§ SELECTED TEXT:
════════════════════
Proving the universal mapping property for polynomial rings

Solution 1:

Let $A = B$ and $a_i = f(x_i)$. The first part says that there exists a unique $F$-homomorphism $\varphi \colon F[x_1,\dotsc,x_n] \to B$ such that $\varphi(x_i) = f(x_i)$ for each $i$.

Let $A = F[x_1,\dotsc,x_n]$ and $a_i = x_i$. The hypothesis in the second part says that there exists a unique $F$-homomorphism $\psi \colon B \to F[x_1,\dotsc,x_n]$ such that $\psi(f(x_i)) = x_i$ for each $i$.

Consider $\psi \circ \varphi \colon F[x_1,\dotsc,x_n] \to F[x_1,\dotsc,x_n]$. It is an $F$-homomorphism satisfying $\psi \circ \varphi (x_i) = x_i$. But, $\operatorname{id}_{F[x_1,\dotsc,x_n]}\colon F[x_1,\dotsc,x_n] \to F[x_1,\dotsc,x_n]$ is also an $F$-homomorphism satisfying $\operatorname{id}_{F[x_1,\dotsc,x_n]}(x_i) = x_i$. Taking $A = F[x_1,\dotsc,x_n]$ and $a_i = x_i$, the uniqueness condition in the first part says that $\operatorname{id}_{F[x_1,\dotsc,x_n]} = \psi \circ \varphi$.
════════════════════
§ GOALS:
• A. Check each statement against the polynomial-ring proof. For each one, answer yes or no and quote the words that decide it. (i) In the first step, $A$ is set equal to $B$ and $a_i = f(x_i)$. (ii) The map $\psi$ goes from $F[x_1,\dotsc,x_n]$ to $B$. (iii) The equality $\operatorname{id}_{F[x_1,\dotsc,x_n]} = \psi \circ \varphi$ follows from the uniqueness condition in the first part.
• B. Using the reasoning in the polynomial-ring proof, explain why $\psi \circ \varphi$ must equal the identity map on $F[x_1,\dotsc,x_n]$.
• C. Pick up the polynomial-ring proof after its last sentence and continue the argument.
════════════════════
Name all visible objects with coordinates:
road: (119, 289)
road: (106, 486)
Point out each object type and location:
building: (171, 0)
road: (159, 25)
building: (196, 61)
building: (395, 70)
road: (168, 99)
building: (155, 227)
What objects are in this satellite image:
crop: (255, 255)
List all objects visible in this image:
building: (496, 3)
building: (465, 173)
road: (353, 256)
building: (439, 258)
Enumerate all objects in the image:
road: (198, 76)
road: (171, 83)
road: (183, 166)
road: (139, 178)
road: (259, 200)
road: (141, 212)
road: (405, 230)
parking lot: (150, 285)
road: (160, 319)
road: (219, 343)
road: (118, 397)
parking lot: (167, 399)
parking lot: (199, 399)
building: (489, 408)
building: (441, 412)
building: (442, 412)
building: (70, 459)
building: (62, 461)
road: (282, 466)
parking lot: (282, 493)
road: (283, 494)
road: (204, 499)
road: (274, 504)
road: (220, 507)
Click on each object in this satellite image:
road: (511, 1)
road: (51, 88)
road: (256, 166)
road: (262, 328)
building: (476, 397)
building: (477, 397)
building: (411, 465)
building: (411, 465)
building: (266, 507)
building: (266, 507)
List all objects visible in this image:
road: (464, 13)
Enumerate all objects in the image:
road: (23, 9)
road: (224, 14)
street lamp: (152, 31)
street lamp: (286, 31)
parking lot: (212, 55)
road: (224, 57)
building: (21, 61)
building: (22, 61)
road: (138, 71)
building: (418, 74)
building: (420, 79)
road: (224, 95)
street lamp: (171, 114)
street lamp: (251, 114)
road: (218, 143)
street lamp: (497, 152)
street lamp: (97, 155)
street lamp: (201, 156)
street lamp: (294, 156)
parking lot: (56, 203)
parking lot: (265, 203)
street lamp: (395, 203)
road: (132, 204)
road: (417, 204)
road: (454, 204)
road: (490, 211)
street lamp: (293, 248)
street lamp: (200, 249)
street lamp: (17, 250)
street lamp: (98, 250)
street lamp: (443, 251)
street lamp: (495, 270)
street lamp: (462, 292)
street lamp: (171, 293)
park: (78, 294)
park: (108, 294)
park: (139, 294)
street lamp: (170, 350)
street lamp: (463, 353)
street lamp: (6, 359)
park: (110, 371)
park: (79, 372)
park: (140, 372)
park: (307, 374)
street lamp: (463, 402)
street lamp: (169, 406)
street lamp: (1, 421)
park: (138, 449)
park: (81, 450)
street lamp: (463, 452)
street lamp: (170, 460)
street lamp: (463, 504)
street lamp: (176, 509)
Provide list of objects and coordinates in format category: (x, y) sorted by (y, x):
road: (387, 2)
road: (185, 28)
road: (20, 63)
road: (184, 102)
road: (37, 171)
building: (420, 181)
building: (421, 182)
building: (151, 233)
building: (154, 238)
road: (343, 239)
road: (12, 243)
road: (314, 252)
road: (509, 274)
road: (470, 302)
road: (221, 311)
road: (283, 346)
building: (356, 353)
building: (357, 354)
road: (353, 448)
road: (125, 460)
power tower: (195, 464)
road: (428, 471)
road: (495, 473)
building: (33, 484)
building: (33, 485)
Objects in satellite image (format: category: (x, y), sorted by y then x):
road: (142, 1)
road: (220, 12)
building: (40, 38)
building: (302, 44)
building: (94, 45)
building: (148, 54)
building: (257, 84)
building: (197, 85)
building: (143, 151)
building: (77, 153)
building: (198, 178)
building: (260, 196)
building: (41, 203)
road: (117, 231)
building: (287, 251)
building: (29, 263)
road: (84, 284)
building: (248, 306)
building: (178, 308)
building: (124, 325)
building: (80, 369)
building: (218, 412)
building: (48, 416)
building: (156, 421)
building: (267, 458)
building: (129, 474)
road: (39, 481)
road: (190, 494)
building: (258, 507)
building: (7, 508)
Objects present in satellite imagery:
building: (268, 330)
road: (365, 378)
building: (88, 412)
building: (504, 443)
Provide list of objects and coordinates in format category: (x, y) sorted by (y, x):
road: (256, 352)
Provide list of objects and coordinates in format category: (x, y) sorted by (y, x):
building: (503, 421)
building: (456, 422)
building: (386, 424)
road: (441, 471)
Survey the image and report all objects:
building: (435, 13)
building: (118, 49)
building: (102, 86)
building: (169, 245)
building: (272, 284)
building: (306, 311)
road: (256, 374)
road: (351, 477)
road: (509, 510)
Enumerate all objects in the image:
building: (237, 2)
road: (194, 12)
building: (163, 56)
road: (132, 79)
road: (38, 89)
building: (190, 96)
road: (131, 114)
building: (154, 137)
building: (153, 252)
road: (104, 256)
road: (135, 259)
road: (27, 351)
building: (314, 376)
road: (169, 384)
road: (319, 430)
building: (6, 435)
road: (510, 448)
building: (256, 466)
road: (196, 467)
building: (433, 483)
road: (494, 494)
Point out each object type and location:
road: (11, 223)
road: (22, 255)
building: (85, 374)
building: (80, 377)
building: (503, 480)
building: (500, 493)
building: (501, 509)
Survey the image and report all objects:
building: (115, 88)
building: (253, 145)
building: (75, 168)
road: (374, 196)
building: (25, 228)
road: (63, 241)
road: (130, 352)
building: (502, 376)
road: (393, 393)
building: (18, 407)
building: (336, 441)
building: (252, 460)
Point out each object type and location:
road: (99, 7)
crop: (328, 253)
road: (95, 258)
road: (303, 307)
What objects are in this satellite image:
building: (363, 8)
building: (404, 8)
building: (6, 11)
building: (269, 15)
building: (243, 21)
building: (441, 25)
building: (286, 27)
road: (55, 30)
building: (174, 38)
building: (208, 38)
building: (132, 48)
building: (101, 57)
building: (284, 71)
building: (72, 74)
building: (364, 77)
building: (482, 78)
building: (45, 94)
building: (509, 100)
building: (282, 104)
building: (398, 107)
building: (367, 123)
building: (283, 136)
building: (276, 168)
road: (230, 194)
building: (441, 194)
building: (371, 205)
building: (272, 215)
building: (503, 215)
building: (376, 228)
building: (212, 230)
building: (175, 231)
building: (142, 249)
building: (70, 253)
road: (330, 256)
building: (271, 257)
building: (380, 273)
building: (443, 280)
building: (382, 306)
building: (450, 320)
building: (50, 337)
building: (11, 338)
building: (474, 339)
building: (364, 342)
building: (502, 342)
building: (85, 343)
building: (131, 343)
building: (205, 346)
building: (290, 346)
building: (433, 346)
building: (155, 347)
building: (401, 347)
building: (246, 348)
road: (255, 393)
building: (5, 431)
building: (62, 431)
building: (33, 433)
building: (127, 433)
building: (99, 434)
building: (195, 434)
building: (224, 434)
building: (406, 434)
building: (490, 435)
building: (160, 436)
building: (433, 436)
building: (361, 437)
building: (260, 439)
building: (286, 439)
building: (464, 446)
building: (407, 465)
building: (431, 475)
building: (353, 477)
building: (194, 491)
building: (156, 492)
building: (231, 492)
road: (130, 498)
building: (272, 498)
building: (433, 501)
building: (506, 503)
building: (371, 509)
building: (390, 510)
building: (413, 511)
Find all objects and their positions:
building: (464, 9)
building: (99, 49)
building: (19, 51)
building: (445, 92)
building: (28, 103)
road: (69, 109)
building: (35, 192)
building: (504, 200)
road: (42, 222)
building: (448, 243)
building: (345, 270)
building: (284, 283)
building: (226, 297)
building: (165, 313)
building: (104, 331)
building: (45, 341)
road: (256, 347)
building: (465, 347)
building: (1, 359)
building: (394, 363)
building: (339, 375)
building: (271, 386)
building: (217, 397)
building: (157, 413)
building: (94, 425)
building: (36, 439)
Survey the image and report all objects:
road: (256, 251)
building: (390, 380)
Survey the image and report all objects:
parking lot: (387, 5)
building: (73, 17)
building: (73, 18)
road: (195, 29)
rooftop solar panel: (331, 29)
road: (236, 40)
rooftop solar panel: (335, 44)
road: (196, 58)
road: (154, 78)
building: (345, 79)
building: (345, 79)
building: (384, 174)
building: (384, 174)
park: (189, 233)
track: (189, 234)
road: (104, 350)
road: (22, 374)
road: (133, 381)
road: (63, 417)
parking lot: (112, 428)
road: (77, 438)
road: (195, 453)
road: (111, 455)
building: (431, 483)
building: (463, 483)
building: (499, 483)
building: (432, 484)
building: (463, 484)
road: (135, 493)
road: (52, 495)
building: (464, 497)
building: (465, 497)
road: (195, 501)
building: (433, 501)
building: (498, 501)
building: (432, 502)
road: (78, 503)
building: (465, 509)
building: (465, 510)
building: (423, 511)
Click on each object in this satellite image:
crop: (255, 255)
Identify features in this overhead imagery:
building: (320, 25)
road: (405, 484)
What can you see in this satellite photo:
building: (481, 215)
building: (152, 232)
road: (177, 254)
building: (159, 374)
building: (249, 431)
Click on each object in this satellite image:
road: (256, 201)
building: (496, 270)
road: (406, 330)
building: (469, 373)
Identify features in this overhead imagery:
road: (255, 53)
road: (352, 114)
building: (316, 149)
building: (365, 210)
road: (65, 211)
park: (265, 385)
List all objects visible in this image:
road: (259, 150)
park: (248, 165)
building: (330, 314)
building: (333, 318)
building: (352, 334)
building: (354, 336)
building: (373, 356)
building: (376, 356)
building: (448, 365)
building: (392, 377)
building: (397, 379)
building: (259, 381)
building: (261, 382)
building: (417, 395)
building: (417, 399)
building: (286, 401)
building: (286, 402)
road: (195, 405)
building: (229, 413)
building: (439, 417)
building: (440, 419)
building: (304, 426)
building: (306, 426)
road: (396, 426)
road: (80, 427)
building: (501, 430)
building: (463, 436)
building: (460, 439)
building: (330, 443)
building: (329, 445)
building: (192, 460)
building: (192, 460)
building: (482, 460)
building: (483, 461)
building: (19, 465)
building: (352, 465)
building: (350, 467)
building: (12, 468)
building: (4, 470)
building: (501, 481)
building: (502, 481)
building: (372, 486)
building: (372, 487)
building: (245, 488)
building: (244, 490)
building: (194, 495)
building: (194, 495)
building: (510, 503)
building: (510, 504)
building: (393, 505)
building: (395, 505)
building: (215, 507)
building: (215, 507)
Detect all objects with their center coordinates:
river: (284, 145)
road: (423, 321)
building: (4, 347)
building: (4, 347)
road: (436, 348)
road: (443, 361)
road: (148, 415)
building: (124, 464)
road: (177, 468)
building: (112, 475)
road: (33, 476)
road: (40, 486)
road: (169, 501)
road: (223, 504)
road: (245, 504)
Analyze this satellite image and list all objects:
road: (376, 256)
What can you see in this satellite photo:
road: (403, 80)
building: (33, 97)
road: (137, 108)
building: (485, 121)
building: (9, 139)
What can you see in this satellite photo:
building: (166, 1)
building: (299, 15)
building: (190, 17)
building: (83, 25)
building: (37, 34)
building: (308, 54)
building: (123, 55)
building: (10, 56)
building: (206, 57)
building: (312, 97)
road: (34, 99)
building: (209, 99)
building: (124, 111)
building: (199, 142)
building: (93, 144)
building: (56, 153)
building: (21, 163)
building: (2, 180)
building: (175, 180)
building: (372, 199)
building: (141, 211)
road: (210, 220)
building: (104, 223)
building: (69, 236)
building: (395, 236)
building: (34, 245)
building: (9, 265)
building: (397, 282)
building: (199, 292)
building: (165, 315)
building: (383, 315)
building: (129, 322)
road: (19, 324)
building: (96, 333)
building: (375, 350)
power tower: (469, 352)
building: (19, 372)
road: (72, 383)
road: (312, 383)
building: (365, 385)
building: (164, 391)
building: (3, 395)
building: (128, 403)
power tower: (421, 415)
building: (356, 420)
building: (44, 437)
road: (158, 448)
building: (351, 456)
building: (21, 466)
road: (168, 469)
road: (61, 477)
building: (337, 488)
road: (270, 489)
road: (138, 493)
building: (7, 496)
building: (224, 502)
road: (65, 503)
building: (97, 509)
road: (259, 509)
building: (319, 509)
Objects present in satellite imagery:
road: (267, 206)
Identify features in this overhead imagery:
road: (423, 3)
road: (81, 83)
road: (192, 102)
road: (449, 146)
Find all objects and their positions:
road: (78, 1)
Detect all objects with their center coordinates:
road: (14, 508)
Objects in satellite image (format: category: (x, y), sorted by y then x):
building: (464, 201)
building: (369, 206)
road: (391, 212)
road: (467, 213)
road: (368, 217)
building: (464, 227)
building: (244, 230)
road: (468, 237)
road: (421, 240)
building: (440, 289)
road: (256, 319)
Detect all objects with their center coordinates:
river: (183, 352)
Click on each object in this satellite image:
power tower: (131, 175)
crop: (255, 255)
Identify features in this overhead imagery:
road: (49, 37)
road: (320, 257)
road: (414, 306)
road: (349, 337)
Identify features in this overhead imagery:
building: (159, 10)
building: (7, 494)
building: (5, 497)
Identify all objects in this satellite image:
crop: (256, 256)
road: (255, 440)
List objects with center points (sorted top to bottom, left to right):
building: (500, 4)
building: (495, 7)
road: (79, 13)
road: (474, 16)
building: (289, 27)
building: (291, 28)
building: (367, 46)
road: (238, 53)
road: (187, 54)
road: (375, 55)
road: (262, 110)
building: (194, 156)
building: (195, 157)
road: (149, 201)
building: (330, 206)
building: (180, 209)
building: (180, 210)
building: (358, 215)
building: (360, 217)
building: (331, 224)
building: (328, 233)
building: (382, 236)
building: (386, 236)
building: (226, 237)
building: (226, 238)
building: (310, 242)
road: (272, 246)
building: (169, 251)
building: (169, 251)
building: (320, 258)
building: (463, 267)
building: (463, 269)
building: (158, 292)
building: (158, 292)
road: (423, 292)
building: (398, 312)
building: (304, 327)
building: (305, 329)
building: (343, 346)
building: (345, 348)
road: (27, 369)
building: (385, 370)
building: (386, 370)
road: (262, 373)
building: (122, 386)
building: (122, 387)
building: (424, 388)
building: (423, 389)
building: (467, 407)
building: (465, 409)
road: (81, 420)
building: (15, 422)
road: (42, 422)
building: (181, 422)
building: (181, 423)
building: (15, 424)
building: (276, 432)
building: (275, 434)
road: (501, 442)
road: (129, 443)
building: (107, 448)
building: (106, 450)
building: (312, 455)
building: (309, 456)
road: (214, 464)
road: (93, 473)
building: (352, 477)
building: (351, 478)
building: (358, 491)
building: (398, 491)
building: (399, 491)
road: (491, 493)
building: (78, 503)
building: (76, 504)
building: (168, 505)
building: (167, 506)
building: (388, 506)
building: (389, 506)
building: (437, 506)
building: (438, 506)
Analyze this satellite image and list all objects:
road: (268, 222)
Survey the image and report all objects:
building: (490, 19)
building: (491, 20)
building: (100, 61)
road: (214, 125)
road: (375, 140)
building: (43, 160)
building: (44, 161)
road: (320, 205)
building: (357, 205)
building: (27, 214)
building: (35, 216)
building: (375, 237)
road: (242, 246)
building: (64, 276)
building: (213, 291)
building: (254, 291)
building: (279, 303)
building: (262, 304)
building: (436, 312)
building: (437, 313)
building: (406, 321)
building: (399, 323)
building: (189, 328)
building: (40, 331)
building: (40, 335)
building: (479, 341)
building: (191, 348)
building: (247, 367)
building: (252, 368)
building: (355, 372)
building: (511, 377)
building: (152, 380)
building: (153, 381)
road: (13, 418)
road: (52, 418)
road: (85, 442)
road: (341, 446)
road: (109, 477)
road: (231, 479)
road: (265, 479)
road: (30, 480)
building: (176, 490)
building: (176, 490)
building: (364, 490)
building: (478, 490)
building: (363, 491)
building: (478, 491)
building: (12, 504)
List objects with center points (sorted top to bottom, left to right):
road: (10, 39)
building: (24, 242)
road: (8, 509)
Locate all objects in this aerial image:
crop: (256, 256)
════════════════════
§ ANSWERS FOR THE EXERCISE:
• A.
(i) Yes: "Let $A = B$ and $a_i = f(x_i)$."
(ii) No: "there exists a unique $F$-homomorphism $\psi \colon B \to F[x_1,\dotsc,x_n]$"
(iii) Yes: "the uniqueness condition in the first part says that $\operatorname{id}_{F[x_1,\dotsc,x_n]} = \psi \circ \varphi$."

• B. Both $\psi \circ \varphi$ and $\operatorname{id}_{F[x_1,\dotsc,x_n]}$ are $F$-homomorphisms from $F[x_1,\dotsc,x_n]$ to itself that send each $x_i$ to $x_i$. Take $A = F[x_1,\dotsc,x_n]$ and $a_i = x_i$. The uniqueness condition in the first part then allows only one such homomorphism, so the two maps are equal.

• C.
Consider $\varphi \circ \psi \colon B \to B$. It is an $F$-homomorphism satisfying $\varphi \circ \psi (f(x_i)) = f(x_i)$. But, $\operatorname{id}_B \colon B \to B$ is also an $F$-homomorphism satisfying $\operatorname{id}_B(f(x_i)) = f(x_i)$. Taking $A = B$ and $a_i = f(x_i)$, the uniqueness condition in the hypotheses of the second part says that $\operatorname{id}_B = \varphi \circ \psi$.

Hence, $F[x_1,\dotsc,x_n] \cong B$.